Supplied records:
:::

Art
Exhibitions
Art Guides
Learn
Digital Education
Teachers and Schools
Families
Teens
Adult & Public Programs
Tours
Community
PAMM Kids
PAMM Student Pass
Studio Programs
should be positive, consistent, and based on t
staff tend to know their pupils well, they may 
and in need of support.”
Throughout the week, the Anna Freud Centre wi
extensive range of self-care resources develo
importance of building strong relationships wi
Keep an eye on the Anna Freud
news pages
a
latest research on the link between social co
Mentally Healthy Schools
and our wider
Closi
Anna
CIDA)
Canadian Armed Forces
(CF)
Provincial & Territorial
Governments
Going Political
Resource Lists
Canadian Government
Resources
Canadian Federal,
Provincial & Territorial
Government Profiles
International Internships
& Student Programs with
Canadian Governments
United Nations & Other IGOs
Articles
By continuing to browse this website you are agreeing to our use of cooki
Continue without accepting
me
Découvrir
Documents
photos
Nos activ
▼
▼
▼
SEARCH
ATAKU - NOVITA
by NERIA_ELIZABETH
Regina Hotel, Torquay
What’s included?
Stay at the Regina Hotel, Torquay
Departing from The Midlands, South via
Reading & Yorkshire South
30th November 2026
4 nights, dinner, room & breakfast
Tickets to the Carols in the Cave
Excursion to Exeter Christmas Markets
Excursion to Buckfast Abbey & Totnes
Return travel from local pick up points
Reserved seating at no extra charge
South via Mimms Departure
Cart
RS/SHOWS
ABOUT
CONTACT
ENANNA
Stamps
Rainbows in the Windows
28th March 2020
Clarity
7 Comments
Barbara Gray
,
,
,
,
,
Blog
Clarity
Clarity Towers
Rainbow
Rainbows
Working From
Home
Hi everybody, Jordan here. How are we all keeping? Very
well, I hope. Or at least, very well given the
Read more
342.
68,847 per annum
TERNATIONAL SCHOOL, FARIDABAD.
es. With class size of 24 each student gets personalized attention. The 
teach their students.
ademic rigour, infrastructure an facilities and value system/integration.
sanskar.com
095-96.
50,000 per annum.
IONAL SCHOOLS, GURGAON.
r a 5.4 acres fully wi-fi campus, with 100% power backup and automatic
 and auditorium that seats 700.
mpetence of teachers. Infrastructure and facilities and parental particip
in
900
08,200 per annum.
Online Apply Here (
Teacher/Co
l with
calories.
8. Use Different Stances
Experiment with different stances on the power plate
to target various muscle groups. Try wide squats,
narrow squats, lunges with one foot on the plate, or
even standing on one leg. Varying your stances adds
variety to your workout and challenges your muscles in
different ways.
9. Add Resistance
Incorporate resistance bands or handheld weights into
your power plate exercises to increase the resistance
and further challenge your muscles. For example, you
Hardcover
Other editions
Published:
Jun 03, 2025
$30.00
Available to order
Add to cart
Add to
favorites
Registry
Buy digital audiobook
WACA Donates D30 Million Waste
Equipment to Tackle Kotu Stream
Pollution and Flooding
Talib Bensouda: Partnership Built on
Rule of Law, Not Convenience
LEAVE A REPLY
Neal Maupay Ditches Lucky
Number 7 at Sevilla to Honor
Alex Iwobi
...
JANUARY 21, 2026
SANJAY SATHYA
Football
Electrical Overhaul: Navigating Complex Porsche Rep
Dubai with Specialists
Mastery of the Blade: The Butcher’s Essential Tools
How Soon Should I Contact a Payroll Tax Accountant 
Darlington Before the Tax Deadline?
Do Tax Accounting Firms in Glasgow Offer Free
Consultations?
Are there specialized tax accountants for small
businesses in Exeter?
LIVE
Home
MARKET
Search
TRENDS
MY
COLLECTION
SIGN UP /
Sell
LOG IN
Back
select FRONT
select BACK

:::

What you are asked to do: Edit the lines above, putting "Paignton" wherever "Torquay" appears and leaving every other part untouched.

Output for this exercise:
Art
Exhibitions
Art Guides
Learn
Digital Education
Teachers and Schools
Families
Teens
Adult & Public Programs
Tours
Community
PAMM Kids
PAMM Student Pass
Studio Programs
should be positive, consistent, and based on t
staff tend to know their pupils well, they may 
and in need of support.”
Throughout the week, the Anna Freud Centre wi
extensive range of self-care resources develo
importance of building strong relationships wi
Keep an eye on the Anna Freud
news pages
a
latest research on the link between social co
Mentally Healthy Schools
and our wider
Closi
Anna
CIDA)
Canadian Armed Forces
(CF)
Provincial & Territorial
Governments
Going Political
Resource Lists
Canadian Government
Resources
Canadian Federal,
Provincial & Territorial
Government Profiles
International Internships
& Student Programs with
Canadian Governments
United Nations & Other IGOs
Articles
By continuing to browse this website you are agreeing to our use of cooki
Continue without accepting
me
Découvrir
Documents
photos
Nos activ
▼
▼
▼
SEARCH
ATAKU - NOVITA
by NERIA_ELIZABETH
Regina Hotel, Paignton
What’s included?
Stay at the Regina Hotel, Paignton
Departing from The Midlands, South via
Reading & Yorkshire South
30th November 2026
4 nights, dinner, room & breakfast
Tickets to the Carols in the Cave
Excursion to Exeter Christmas Markets
Excursion to Buckfast Abbey & Totnes
Return travel from local pick up points
Reserved seating at no extra charge
South via Mimms Departure
Cart
RS/SHOWS
ABOUT
CONTACT
ENANNA
Stamps
Rainbows in the Windows
28th March 2020
Clarity
7 Comments
Barbara Gray
,
,
,
,
,
Blog
Clarity
Clarity Towers
Rainbow
Rainbows
Working From
Home
Hi everybody, Jordan here. How are we all keeping? Very
well, I hope. Or at least, very well given the
Read more
342.
68,847 per annum
TERNATIONAL SCHOOL, FARIDABAD.
es. With class size of 24 each student gets personalized attention. The 
teach their students.
ademic rigour, infrastructure an facilities and value system/integration.
sanskar.com
095-96.
50,000 per annum.
IONAL SCHOOLS, GURGAON.
r a 5.4 acres fully wi-fi campus, with 100% power backup and automatic
 and auditorium that seats 700.
mpetence of teachers. Infrastructure and facilities and parental particip
in
900
08,200 per annum.
Online Apply Here (
Teacher/Co
l with
calories.
8. Use Different Stances
Experiment with different stances on the power plate
to target various muscle groups. Try wide squats,
narrow squats, lunges with one foot on the plate, or
even standing on one leg. Varying your stances adds
variety to your workout and challenges your muscles in
different ways.
9. Add Resistance
Incorporate resistance bands or handheld weights into
your power plate exercises to increase the resistance
and further challenge your muscles. For example, you
Hardcover
Other editions
Published:
Jun 03, 2025
$30.00
Available to order
Add to cart
Add to
favorites
Registry
Buy digital audiobook
WACA Donates D30 Million Waste
Equipment to Tackle Kotu Stream
Pollution and Flooding
Talib Bensouda: Partnership Built on
Rule of Law, Not Convenience
LEAVE A REPLY
Neal Maupay Ditches Lucky
Number 7 at Sevilla to Honor
Alex Iwobi
...
JANUARY 21, 2026
SANJAY SATHYA
Football
Electrical Overhaul: Navigating Complex Porsche Rep
Dubai with Specialists
Mastery of the Blade: The Butcher’s Essential Tools
How Soon Should I Contact a Payroll Tax Accountant 
Darlington Before the Tax Deadline?
Do Tax Accounting Firms in Glasgow Offer Free
Consultations?
Are there specialized tax accountants for small
businesses in Exeter?
LIVE
Home
MARKET
Search
TRENDS
MY
COLLECTION
SIGN UP /
Sell
LOG IN
Back
select FRONT
select BACK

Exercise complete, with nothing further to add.